Dizemos que queremos reduzir desigualdades e eliminar a pobreza. Mas temos uma política de escassez para com o componente que mais compromete a renda dos mais pobres, a moradia. É cada vez mais complicada e morosa a construção de novas casas e projetos de infraestrutura em nossas cidades. De acordo com o Índice do Déficit imobiliário no Brasil, mais de 3 milhões de famílias pagam aluguéis excessivos, e quase 1,5 milhão vive em moradias precárias.
Ou veja o descompasso entre discurso e prática na saúde. Falamos de compromisso com resultados, mas toleramos uma lentidão excessiva entre o que sai do laboratório e o que chega nos hospitais e farmácias. Aliás, não só toleram, como muitas vezes criam regulações que alongam este caminho. Nós vimos a velocidade que o mundo pode impor a soluções concretas durante a pandemia, quando o licenciamento de vacinas e aprovações de pacotes emergenciais foram acelerados por todo o mundo.

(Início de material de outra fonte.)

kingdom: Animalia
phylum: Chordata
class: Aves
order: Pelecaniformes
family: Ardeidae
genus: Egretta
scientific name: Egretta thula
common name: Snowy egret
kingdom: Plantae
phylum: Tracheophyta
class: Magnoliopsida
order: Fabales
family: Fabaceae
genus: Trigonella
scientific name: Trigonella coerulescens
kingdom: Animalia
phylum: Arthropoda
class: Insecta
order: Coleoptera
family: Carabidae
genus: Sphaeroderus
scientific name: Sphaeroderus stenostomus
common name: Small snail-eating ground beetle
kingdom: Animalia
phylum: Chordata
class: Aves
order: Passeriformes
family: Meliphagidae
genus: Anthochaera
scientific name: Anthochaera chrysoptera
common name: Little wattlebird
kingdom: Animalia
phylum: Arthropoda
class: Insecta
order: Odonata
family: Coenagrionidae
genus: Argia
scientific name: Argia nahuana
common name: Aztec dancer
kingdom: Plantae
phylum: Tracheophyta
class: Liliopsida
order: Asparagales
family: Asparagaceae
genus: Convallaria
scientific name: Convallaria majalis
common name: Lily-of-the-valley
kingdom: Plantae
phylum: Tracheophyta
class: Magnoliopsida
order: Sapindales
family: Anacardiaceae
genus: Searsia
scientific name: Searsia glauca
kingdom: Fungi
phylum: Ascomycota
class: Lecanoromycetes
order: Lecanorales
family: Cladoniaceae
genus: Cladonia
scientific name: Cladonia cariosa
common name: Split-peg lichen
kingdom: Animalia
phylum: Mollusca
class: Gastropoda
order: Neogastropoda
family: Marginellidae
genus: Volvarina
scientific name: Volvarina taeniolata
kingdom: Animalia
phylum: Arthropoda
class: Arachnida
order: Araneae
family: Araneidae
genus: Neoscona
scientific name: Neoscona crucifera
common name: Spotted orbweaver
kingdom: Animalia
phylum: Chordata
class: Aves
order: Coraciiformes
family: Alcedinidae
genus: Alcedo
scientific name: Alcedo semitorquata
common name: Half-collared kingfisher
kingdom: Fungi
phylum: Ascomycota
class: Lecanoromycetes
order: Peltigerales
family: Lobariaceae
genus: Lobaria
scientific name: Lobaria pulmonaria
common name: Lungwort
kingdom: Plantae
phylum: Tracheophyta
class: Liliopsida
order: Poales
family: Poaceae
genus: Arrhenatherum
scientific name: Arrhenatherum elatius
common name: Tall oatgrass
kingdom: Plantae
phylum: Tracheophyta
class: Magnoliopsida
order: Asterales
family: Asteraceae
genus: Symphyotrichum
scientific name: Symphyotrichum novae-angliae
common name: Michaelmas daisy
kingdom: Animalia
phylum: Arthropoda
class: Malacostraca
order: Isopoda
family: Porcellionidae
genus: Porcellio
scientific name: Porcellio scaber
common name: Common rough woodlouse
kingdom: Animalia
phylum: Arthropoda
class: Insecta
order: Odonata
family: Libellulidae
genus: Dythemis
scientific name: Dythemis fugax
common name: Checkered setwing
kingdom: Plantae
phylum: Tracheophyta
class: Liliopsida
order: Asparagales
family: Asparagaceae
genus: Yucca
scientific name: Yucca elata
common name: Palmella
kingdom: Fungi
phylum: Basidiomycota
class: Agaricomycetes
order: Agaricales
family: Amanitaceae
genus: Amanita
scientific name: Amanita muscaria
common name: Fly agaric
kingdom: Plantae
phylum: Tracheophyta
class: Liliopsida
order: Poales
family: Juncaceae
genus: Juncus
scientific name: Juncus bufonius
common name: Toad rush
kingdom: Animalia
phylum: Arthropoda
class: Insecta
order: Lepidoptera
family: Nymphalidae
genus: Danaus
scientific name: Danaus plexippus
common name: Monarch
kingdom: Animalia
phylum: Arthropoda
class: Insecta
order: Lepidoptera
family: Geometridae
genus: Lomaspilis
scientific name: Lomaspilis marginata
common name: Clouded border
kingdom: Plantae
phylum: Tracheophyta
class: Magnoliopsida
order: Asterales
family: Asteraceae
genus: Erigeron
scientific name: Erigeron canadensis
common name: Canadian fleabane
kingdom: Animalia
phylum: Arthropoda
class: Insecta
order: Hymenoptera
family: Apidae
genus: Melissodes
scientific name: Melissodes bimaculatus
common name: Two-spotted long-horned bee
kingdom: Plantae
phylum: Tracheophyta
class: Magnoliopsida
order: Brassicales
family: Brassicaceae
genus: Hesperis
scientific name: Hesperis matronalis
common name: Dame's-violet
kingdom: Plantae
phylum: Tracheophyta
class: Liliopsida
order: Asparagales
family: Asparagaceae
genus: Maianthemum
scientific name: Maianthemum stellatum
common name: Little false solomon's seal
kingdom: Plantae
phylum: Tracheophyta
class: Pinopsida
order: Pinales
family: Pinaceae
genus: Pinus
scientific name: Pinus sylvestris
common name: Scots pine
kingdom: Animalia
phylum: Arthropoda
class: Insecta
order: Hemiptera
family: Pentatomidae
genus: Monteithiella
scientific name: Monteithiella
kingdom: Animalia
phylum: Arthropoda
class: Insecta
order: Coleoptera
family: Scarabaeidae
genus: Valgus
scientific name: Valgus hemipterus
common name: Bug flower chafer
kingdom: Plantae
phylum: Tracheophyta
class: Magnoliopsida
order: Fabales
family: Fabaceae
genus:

Por que não temos o mesmo senso de urgência para solucionar a pobreza, a desigualdade ou as externalidades ambientais negativas?
Avançar uma agenda de abundância implica em aumentar a agilidade institucional, reduzindo o excesso de pontos de veto e controle em processos de tomada de decisão, apostando em tecnologias e inovações que possam ajudar a resolver problemas ambientais, sociais e econômicos, em vez de simplesmente limitar o crescimento econômico.
Em suma, a agenda de abundância é uma visão otimista e proativa do futuro, que busca encontrar soluções para os desafios do mundo, em vez de simplesmente limitar o crescimento e o progresso.